Having set out that long list of asks and questions for the Government, I will round off, not with clunky data or questions, but with a case study. Aquira is head girl at her community school in rural Zambia. She says:
“When I was younger, my uncle took me to Lusaka, the capital city of Zambia, and his wife made me into a maid. I did the housework, cooking, and looked after their children. After some time, I was 10 years old and I contacted my mum and said Uncle wasn’t taking me to school so she said she would come and get me. But my Uncle refused.”
Aquira was eventually able to return to school, after contacting her mother again, but she continues to face obstacles. She says:
“Sometimes, I stopped coming to school because of money.”
Aquira faces many barriers in her education journey, including a rural location, gender discrimination, employment and fees. None the less, she is supported by her family and her community to go to school, so she can realise her dream of becoming a nurse. That is Aquira’s story.
Hon. Members have perhaps noticed that I have been wearing a rather wonderful tartan tie throughout the debate. It is the school tie of Mount Vernon Primary School in my constituency. I have visited that school on a number of occasions and I know that the children there receive a first-class education, which they get because we as a society have chosen to invest in their education and provide them with the resources that they need. The distance from Mount Vernon Primary School to Aquira’s school in Zambia is well over 7,600 miles, but in an educational sense, they are probably even further apart.
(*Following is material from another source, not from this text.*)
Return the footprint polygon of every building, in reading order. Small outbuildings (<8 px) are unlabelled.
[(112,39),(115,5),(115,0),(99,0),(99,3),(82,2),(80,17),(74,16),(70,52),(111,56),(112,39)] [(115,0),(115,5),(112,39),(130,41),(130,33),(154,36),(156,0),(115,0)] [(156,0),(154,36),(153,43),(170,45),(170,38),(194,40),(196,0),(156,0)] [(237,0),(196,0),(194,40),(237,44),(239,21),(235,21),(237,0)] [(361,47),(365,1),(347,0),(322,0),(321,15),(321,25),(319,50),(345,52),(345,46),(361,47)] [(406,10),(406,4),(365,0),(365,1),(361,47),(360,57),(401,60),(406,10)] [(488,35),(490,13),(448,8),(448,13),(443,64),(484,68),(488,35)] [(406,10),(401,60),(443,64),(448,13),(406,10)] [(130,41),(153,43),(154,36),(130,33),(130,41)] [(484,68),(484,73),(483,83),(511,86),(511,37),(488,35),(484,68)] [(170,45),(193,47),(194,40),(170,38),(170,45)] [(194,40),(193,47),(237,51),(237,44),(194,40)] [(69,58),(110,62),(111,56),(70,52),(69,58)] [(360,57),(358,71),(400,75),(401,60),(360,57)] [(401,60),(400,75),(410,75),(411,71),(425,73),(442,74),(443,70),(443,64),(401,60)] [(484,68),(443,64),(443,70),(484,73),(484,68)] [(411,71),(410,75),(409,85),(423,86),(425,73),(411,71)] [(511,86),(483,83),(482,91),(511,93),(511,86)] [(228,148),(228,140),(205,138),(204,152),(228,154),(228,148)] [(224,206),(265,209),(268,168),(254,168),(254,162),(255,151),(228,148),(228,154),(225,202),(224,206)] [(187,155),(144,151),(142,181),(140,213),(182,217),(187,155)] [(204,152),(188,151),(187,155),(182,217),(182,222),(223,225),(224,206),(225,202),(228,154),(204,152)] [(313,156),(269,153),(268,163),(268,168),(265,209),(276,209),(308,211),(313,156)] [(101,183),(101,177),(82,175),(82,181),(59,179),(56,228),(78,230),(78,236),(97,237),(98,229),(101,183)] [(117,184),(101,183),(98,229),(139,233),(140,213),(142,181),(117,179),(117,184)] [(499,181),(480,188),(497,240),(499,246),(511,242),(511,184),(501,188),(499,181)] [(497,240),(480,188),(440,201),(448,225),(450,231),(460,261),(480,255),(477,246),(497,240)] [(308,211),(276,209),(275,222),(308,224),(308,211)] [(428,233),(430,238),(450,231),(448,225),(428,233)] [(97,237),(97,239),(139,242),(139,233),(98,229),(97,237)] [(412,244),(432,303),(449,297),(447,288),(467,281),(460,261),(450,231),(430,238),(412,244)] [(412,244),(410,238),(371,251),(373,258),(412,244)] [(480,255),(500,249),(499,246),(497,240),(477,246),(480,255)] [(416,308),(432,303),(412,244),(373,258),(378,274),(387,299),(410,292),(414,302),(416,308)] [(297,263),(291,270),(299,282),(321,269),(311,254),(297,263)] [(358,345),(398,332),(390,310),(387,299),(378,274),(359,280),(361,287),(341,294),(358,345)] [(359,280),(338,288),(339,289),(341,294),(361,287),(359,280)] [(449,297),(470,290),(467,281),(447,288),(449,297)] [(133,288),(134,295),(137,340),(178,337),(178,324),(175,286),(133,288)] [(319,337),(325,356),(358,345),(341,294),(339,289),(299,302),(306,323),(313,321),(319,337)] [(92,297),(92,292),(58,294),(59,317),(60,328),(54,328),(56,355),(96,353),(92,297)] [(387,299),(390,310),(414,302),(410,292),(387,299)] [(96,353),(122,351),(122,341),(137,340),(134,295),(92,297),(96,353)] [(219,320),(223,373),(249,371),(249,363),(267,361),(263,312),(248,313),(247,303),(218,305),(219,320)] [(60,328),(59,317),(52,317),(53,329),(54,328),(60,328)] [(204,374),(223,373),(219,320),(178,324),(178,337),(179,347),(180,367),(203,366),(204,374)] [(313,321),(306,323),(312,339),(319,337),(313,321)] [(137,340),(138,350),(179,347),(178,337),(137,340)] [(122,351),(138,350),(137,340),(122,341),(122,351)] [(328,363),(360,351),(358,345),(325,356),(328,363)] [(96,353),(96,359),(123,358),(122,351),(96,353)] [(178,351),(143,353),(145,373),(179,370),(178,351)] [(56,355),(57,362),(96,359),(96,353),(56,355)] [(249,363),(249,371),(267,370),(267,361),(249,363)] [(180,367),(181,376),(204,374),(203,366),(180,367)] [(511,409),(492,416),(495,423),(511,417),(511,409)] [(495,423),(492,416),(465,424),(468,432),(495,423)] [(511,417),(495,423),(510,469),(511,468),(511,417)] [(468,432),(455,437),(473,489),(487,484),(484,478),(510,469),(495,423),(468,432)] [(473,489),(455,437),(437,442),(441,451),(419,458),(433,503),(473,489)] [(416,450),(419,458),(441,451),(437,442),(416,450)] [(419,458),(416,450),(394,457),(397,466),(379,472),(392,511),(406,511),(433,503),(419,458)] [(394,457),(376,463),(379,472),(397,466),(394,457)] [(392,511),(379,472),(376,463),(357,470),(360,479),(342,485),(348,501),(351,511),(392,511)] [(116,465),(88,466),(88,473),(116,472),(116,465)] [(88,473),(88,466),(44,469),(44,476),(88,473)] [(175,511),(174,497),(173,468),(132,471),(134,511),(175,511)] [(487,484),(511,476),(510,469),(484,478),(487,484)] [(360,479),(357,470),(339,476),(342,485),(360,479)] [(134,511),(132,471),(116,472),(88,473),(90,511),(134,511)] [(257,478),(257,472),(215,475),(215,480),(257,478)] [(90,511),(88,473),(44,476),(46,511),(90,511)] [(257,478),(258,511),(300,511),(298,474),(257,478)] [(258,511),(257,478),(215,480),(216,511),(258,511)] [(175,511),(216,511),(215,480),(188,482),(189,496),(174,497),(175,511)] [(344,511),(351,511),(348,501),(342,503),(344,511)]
My message to the Government today is crystal clear: let us get to a place where children like Aquira receive the same high-quality education as the children at Mount Vernon who proudly wear these ties. With political will and the support of hon. Members, as well as that of our constituents, that is not an unachievable aim, but one towards which we should all be proud to work.
At one point I was worried the debate would collapse early, given the rate at which we were getting through speeches, but we can always rely on certain Members—the hon. Member for Strangford (Jim Shannon) included—to pad things out.
In all seriousness, we had an excellent debate. I often say to my constituents back home in Glasgow that Westminster Hall is the place where I most enjoy being in Westminster. I am a Scottish nationalist politician, so I generally do not enjoy being in Westminster, but Westminster Hall is the safe space I come to. It is a place where we do consensus politics, and the House is at its best when we speak with one voice.
The Minister is right that there was only one bone of contention. Well, perhaps there were two, if we count whether we should explain 0.7% to primary school pupils as 70p in £100 or 7p in a tenner, but the only real bone of contention was private involvement, on which there is perhaps more for us to talk about.
Debates like this are about ensuring that the House empowers the Minister to go to the Treasury and argue for further investment and resources. I think we did that very well. Much more can be done to move this agenda forward through the all-party parliamentary group on global education for all, which is chaired by the hon. Member for Liverpool, West Derby (Stephen Twigg), but given the consensus we heard today, I am confident that we can move forward. I am sure we all look forward to having many more debates like this one and much more of the open dialogue I have greatly appreciated this afternoon.
Question put and agreed to.
Resolved,
That this House has considered global education for the most marginalised.